Canadian Regulators Find OpenAI Violated Privacy Laws
Canadian federal and provincial privacy watchdogs concluded OpenAI violated privacy laws by over-collecting sensitive personal data to train early ChatGPT models.
Federal and provincial privacy regulators in Canada concluded a joint investigation finding that OpenAI violated privacy laws during the training and launch of ChatGPT. The probe, initiated in 2023, determined that the company scraped vast amounts of personal information from websites and licensed datasets for its GPT-3.5 and GPT-4 models without valid consent. This overbroad collection included sensitive data such as health conditions, political views, and information about children, exposing Canadians to risks of data breaches and discrimination.

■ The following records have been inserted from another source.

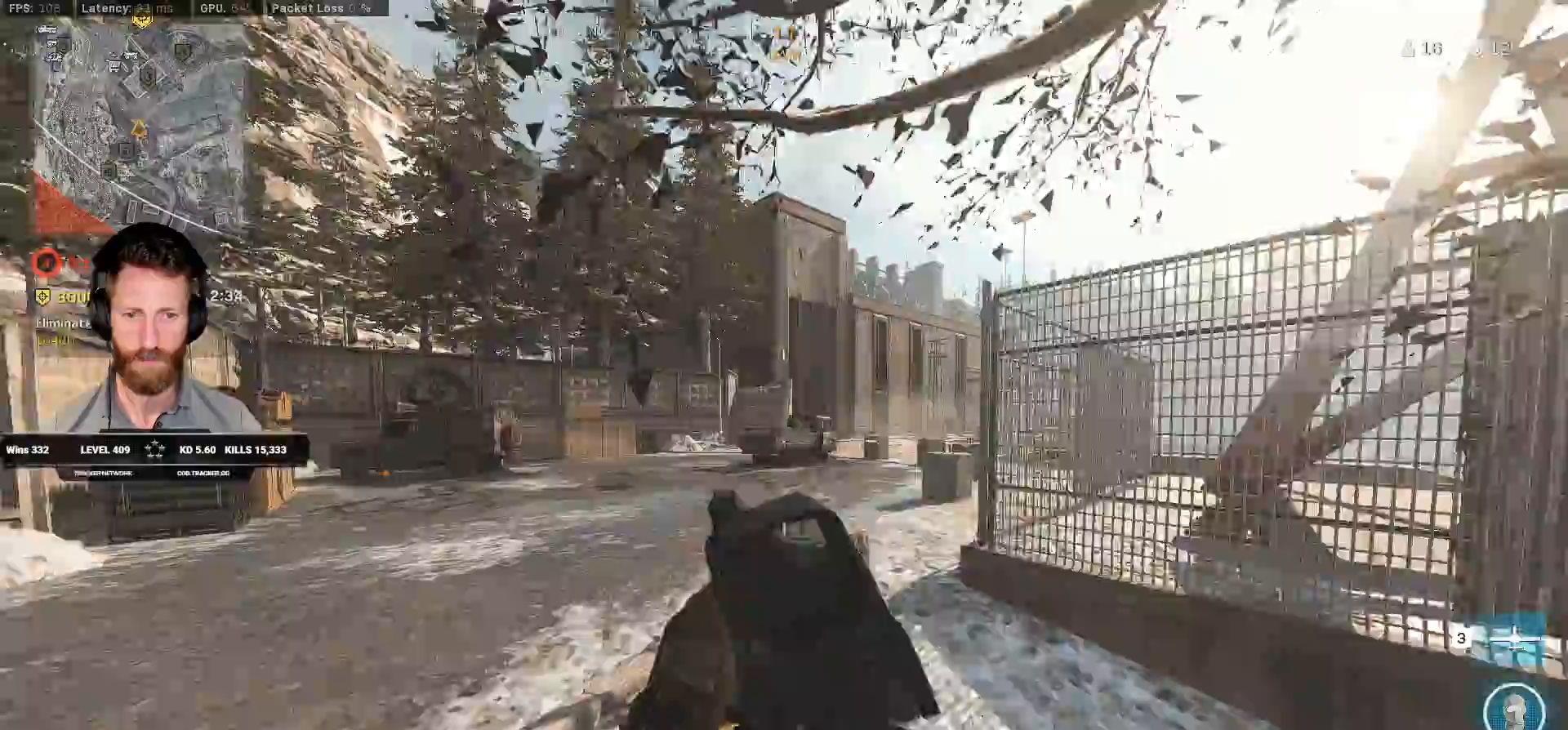
{"keys": ["a", "shift", "w"], "mouse": [], "events": [[283, "shift", "down"]]}
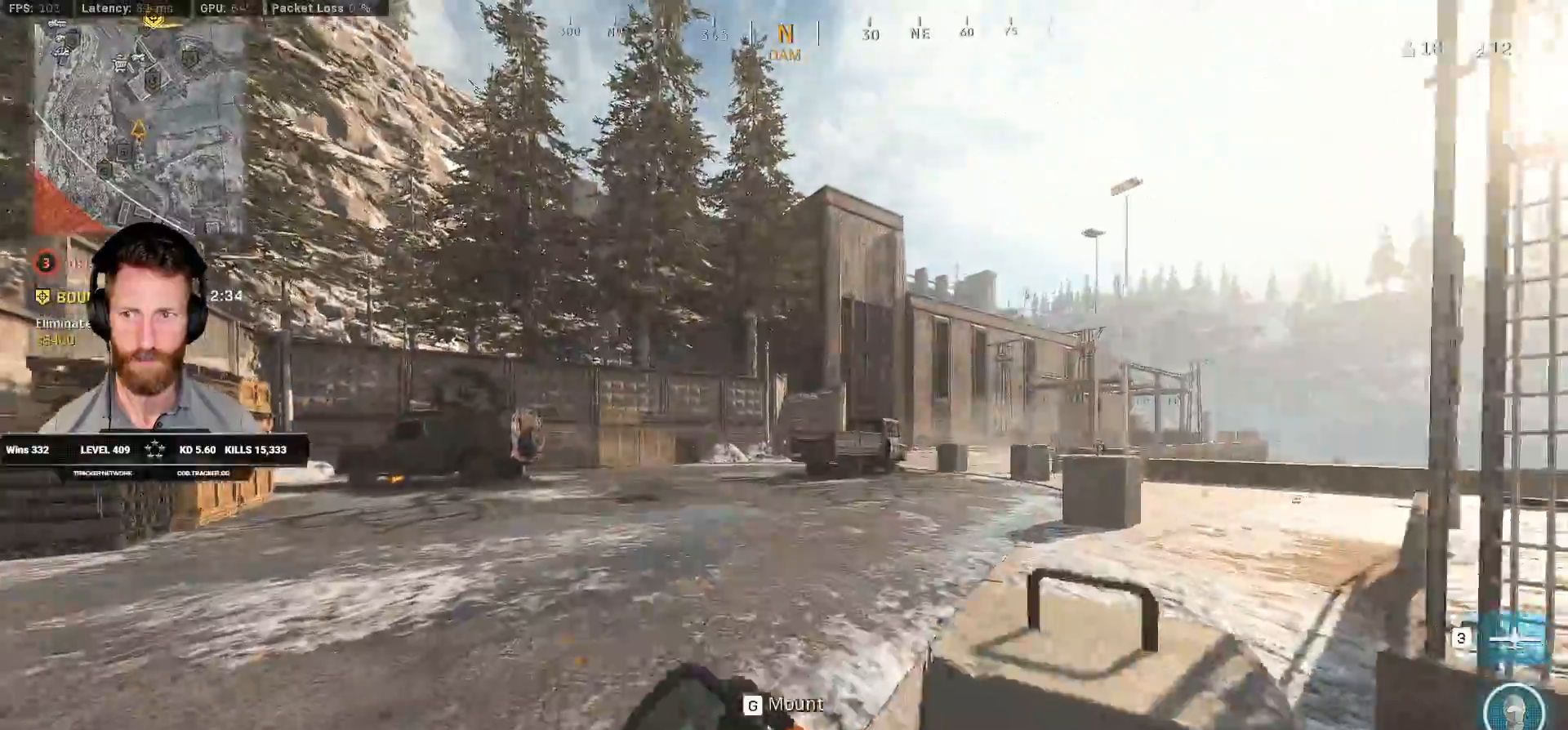
{"keys": ["shift", "w"], "mouse": []}
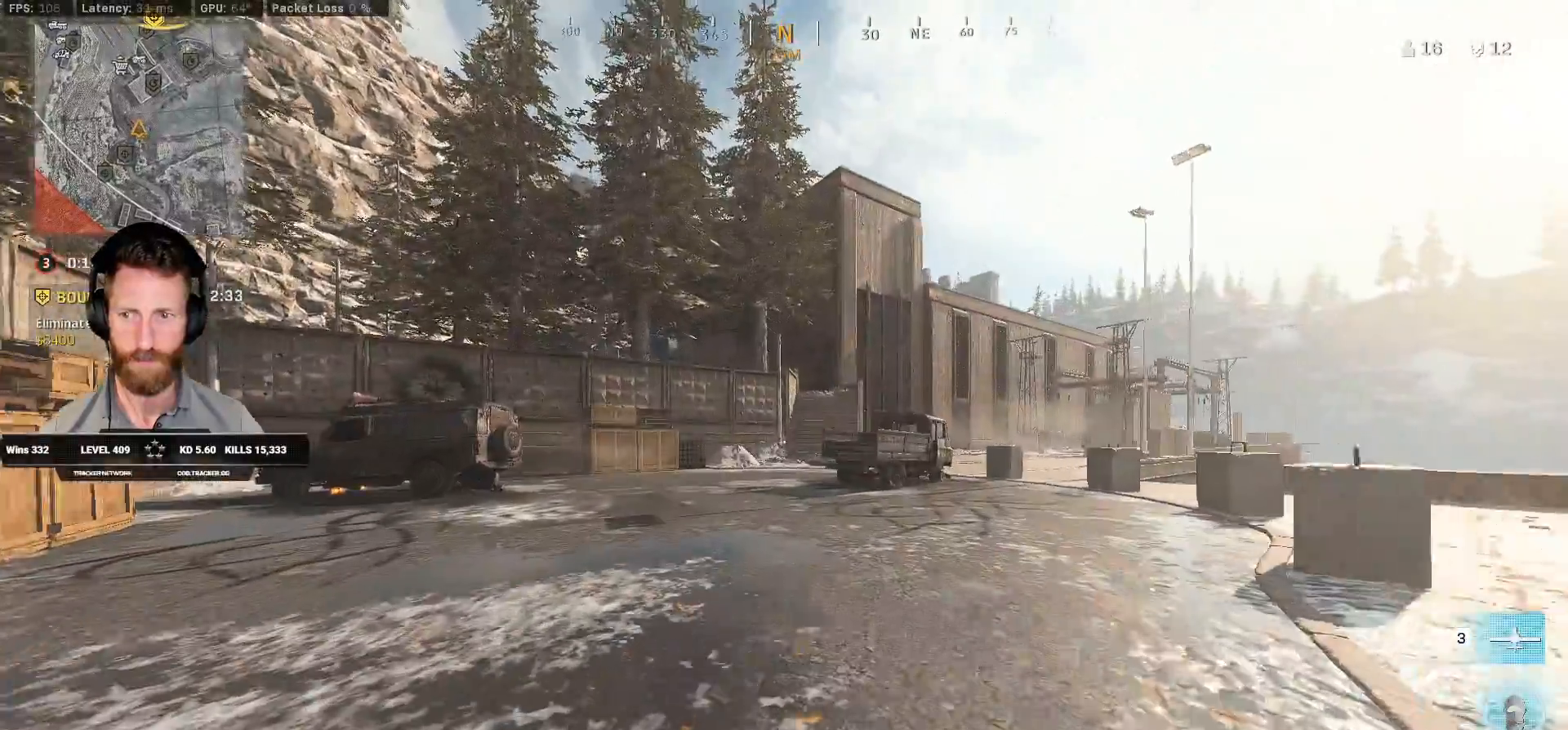
{"keys": ["shift", "w"], "mouse": [], "events": [[17, "c", "down"], [50, "c", "up"], [100, "shift", "up"], [167, "c", "down"], [217, "space", "down"], [250, "shift", "down"], [300, "c", "up"], [350, "a", "down"], [350, "space", "up"], [500, "a", "up"]]}
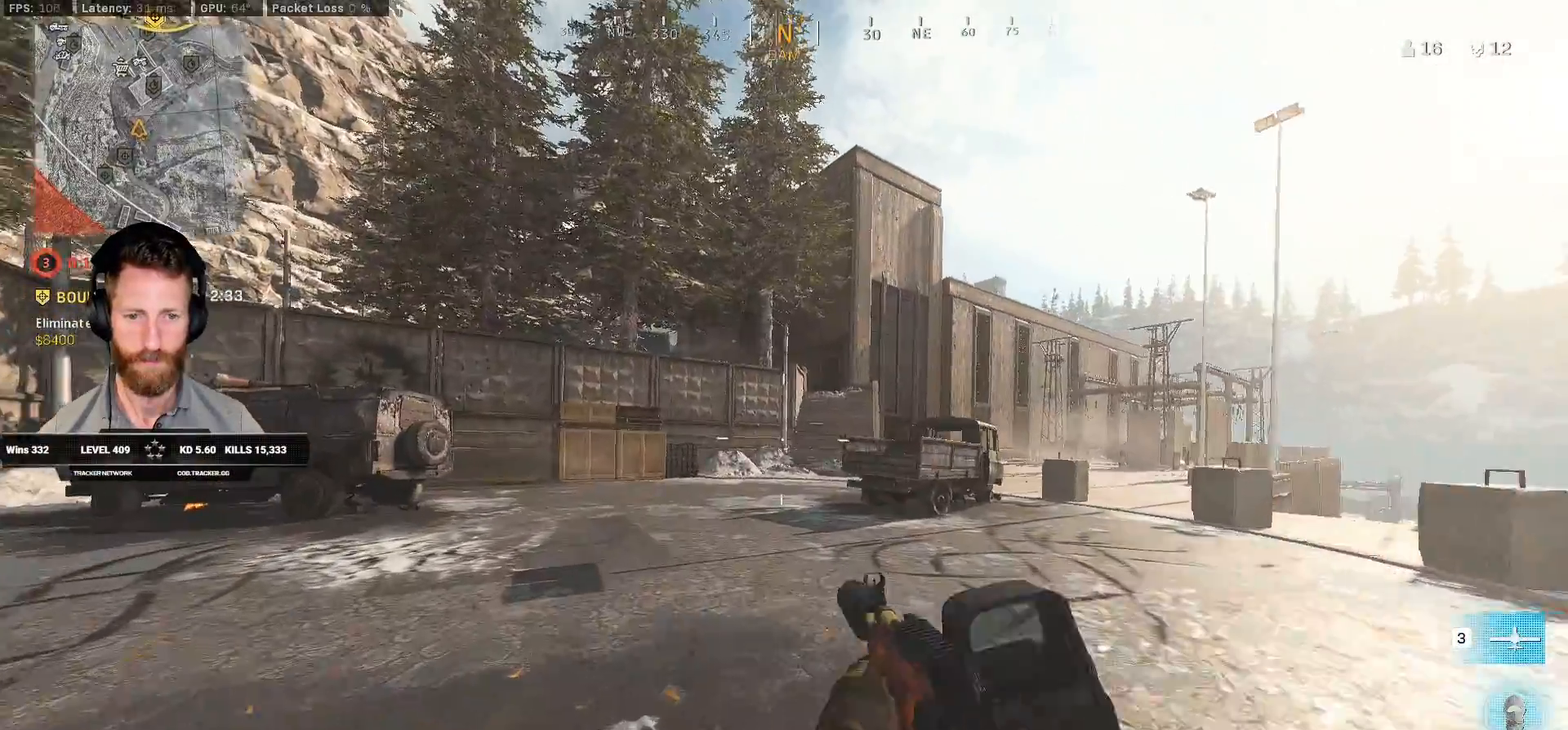
{"keys": ["shift", "w"], "mouse": [], "events": []}
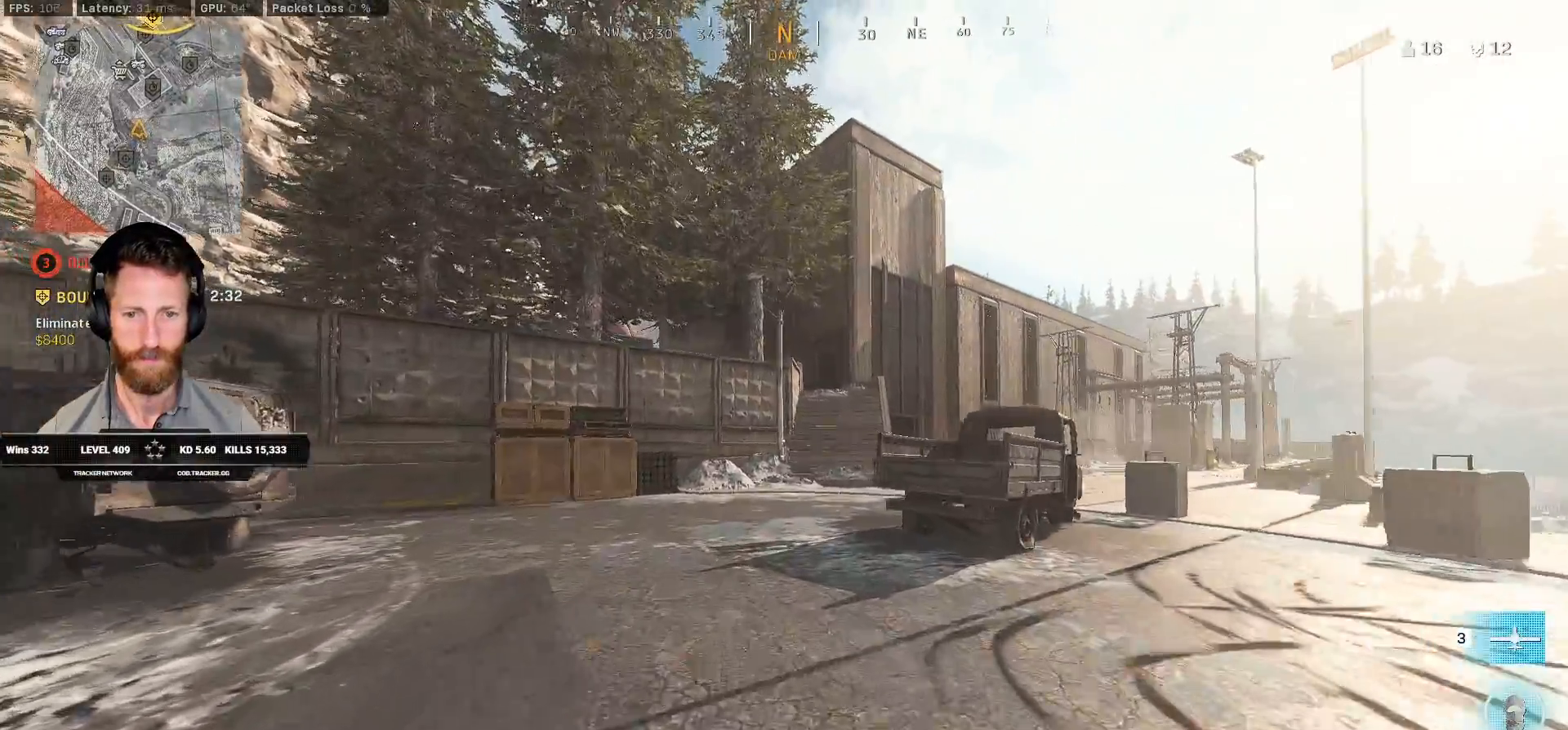
{"keys": ["shift", "w"], "mouse": [], "events": [[150, "c", "down"], [200, "c", "up"], [233, "shift", "up"], [300, "c", "down"], [350, "space", "down"], [383, "c", "up"], [383, "shift", "down"], [450, "space", "up"]]}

OpenAI disagreed with several findings and challenged the investigators' jurisdiction but has since retired non-compliant models. The company committed to new safeguards, including narrowed data collection for new models, improved user notifications, and quarterly compliance reports. While Federal Privacy Commissioner Philippe Dufresne ruled the matter conditionally resolved, provincial commissioners in Alberta and British Columbia maintained that certain provincial consent requirements remain unresolved.
In British Columbia, Commissioner Michael Harvey noted that OpenAI contravened the Personal Information Protection Act in 12 of 13 investigated areas. This has led to calls from officials, including Artificial Intelligence Minister Evan Solomon, to introduce updated federal privacy legislation. Additionally, the regulatory scrutiny coincided with a controversy regarding a mass shooting in Tumbler Ridge, British Columbia. OpenAI CEO Sam Altman apologized after it was revealed the company failed to alert authorities that the perpetrator had used ChatGPT to plan violent scenarios prior to the attack.